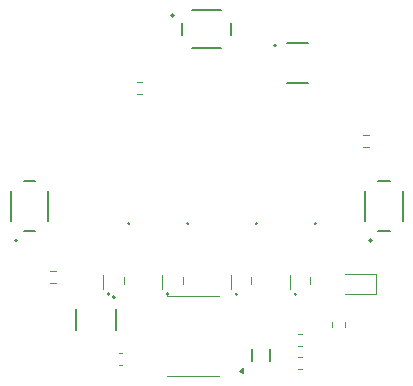
<source format=gbr>
%TF.GenerationSoftware,KiCad,Pcbnew,8.0.1*%
%TF.CreationDate,2024-12-08T15:20:26+09:00*%
%TF.ProjectId,watch,77617463-682e-46b6-9963-61645f706362,rev?*%
%TF.SameCoordinates,Original*%
%TF.FileFunction,Legend,Top*%
%TF.FilePolarity,Positive*%
%FSLAX46Y46*%
G04 Gerber Fmt 4.6, Leading zero omitted, Abs format (unit mm)*
G04 Created by KiCad (PCBNEW 8.0.1) date 2024-12-08 15:20:26*
%MOMM*%
%LPD*%
G01*
G04 APERTURE LIST*
%ADD10C,0.120000*%
%ADD11C,0.127000*%
%ADD12C,0.200000*%
%ADD13C,0.150000*%
G04 APERTURE END LIST*
D10*
%TO.C,R3*%
X84062742Y-79477500D02*
X84537258Y-79477500D01*
X84062742Y-80522500D02*
X84537258Y-80522500D01*
%TO.C,C1*%
X97759420Y-100840000D02*
X98040580Y-100840000D01*
X97759420Y-101860000D02*
X98040580Y-101860000D01*
%TO.C,C3*%
X97759420Y-102740000D02*
X98040580Y-102740000D01*
X97759420Y-103760000D02*
X98040580Y-103760000D01*
%TO.C,R5*%
X76762742Y-95477500D02*
X77237258Y-95477500D01*
X76762742Y-96522500D02*
X77237258Y-96522500D01*
D11*
%TO.C,RN1*%
X96800000Y-76200000D02*
X98600000Y-76200000D01*
X98600000Y-79600000D02*
X96800000Y-79600000D01*
D12*
X95900001Y-76399999D02*
G75*
G02*
X95700001Y-76399999I-100000J0D01*
G01*
X95700001Y-76399999D02*
G75*
G02*
X95900001Y-76399999I100000J0D01*
G01*
D10*
%TO.C,Q4*%
X97040000Y-95800000D02*
X97040000Y-97000000D01*
X98760000Y-96000000D02*
X98760000Y-96600000D01*
D13*
X97575000Y-97450000D02*
G75*
G02*
X97425000Y-97450000I-75000J0D01*
G01*
X97425000Y-97450000D02*
G75*
G02*
X97575000Y-97450000I75000J0D01*
G01*
D10*
%TO.C,C2*%
X82559420Y-102440000D02*
X82840580Y-102440000D01*
X82559420Y-103460000D02*
X82840580Y-103460000D01*
%TO.C,U4*%
X94306818Y-91500000D02*
G75*
G02*
X94093182Y-91500000I-106818J0D01*
G01*
X94093182Y-91500000D02*
G75*
G02*
X94306818Y-91500000I106818J0D01*
G01*
D11*
%TO.C,S4*%
X87900000Y-74500000D02*
X87900000Y-75500000D01*
X88750000Y-73400000D02*
X91250000Y-73400000D01*
X88750000Y-76600000D02*
X91250000Y-76600000D01*
X92100000Y-74500000D02*
X92100000Y-75500000D01*
X87211803Y-73850000D02*
G75*
G02*
X86988197Y-73850000I-111803J0D01*
G01*
X86988197Y-73850000D02*
G75*
G02*
X87211803Y-73850000I111803J0D01*
G01*
X87200000Y-73850000D02*
G75*
G02*
X87100000Y-73850000I-50000J0D01*
G01*
X87100000Y-73850000D02*
G75*
G02*
X87200000Y-73850000I50000J0D01*
G01*
D10*
%TO.C,Q2*%
X86240000Y-95800000D02*
X86240000Y-97000000D01*
X87960000Y-96000000D02*
X87960000Y-96600000D01*
D13*
X86775000Y-97450000D02*
G75*
G02*
X86625000Y-97450000I-75000J0D01*
G01*
X86625000Y-97450000D02*
G75*
G02*
X86775000Y-97450000I75000J0D01*
G01*
D10*
%TO.C,Q1*%
X81240000Y-95800000D02*
X81240000Y-97000000D01*
X82960000Y-96000000D02*
X82960000Y-96600000D01*
D13*
X81775000Y-97450000D02*
G75*
G02*
X81625000Y-97450000I-75000J0D01*
G01*
X81625000Y-97450000D02*
G75*
G02*
X81775000Y-97450000I75000J0D01*
G01*
D10*
%TO.C,D1*%
X104360000Y-95750000D02*
X101700000Y-95750000D01*
X104360000Y-97450000D02*
X101700000Y-97450000D01*
X104360000Y-97450000D02*
X104360000Y-95750000D01*
D11*
%TO.C,S2*%
X73400000Y-91250000D02*
X73400000Y-88750000D01*
X74500000Y-87900000D02*
X75500000Y-87900000D01*
X74500000Y-92100000D02*
X75500000Y-92100000D01*
X76600000Y-91250000D02*
X76600000Y-88750000D01*
X73900000Y-92850000D02*
G75*
G02*
X73800000Y-92850000I-50000J0D01*
G01*
X73800000Y-92850000D02*
G75*
G02*
X73900000Y-92850000I50000J0D01*
G01*
X73961803Y-92900000D02*
G75*
G02*
X73738197Y-92900000I-111803J0D01*
G01*
X73738197Y-92900000D02*
G75*
G02*
X73961803Y-92900000I111803J0D01*
G01*
D10*
%TO.C,R4*%
X100627500Y-99762742D02*
X100627500Y-100237258D01*
X101672500Y-99762742D02*
X101672500Y-100237258D01*
%TO.C,U1*%
X88862500Y-97615000D02*
X86662500Y-97615000D01*
X88862500Y-97615000D02*
X91062500Y-97615000D01*
X88862500Y-104385000D02*
X86662500Y-104385000D01*
X88862500Y-104385000D02*
X91062500Y-104385000D01*
X93052500Y-104165000D02*
X92722500Y-103925000D01*
X93052500Y-103685000D01*
X93052500Y-104165000D01*
G36*
X93052500Y-104165000D02*
G01*
X92722500Y-103925000D01*
X93052500Y-103685000D01*
X93052500Y-104165000D01*
G37*
D11*
%TO.C,S1*%
X103400000Y-91250000D02*
X103400000Y-88750000D01*
X104500000Y-87900000D02*
X105500000Y-87900000D01*
X104500000Y-92100000D02*
X105500000Y-92100000D01*
X106600000Y-91250000D02*
X106600000Y-88750000D01*
X103900000Y-92850000D02*
G75*
G02*
X103800000Y-92850000I-50000J0D01*
G01*
X103800000Y-92850000D02*
G75*
G02*
X103900000Y-92850000I50000J0D01*
G01*
X103961803Y-92900000D02*
G75*
G02*
X103738197Y-92900000I-111803J0D01*
G01*
X103738197Y-92900000D02*
G75*
G02*
X103961803Y-92900000I111803J0D01*
G01*
D10*
%TO.C,U5*%
X99306818Y-91500000D02*
G75*
G02*
X99093182Y-91500000I-106818J0D01*
G01*
X99093182Y-91500000D02*
G75*
G02*
X99306818Y-91500000I106818J0D01*
G01*
%TO.C,Q3*%
X92040000Y-95800000D02*
X92040000Y-97000000D01*
X93760000Y-96000000D02*
X93760000Y-96600000D01*
D13*
X92575000Y-97450000D02*
G75*
G02*
X92425000Y-97450000I-75000J0D01*
G01*
X92425000Y-97450000D02*
G75*
G02*
X92575000Y-97450000I75000J0D01*
G01*
D10*
%TO.C,U2*%
X83506818Y-91500000D02*
G75*
G02*
X83293182Y-91500000I-106818J0D01*
G01*
X83293182Y-91500000D02*
G75*
G02*
X83506818Y-91500000I106818J0D01*
G01*
%TO.C,U3*%
X88506818Y-91500000D02*
G75*
G02*
X88293182Y-91500000I-106818J0D01*
G01*
X88293182Y-91500000D02*
G75*
G02*
X88506818Y-91500000I106818J0D01*
G01*
D11*
%TO.C,Y1*%
X93800000Y-102100000D02*
X93800000Y-103100000D01*
X95400000Y-102100000D02*
X95400000Y-103100000D01*
%TO.C,RN2*%
X78950000Y-100500001D02*
X78950000Y-98699999D01*
X82350000Y-98699999D02*
X82350000Y-100500001D01*
D12*
X82250000Y-97700000D02*
G75*
G02*
X82050000Y-97700000I-100000J0D01*
G01*
X82050000Y-97700000D02*
G75*
G02*
X82250000Y-97700000I100000J0D01*
G01*
D10*
%TO.C,R1*%
X103262742Y-83977500D02*
X103737258Y-83977500D01*
X103262742Y-85022500D02*
X103737258Y-85022500D01*
%TD*%
M02*

</source>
------------------------------------------------------------
- [THE TASK]
Every line of the data above that includes "KiCad" should be listed.

- [ANSWER BOX]
%TF.GenerationSoftware,KiCad,Pcbnew,8.0.1*%
G04 Created by KiCad (PCBNEW 8.0.1) date 2024-12-08 15:20:26*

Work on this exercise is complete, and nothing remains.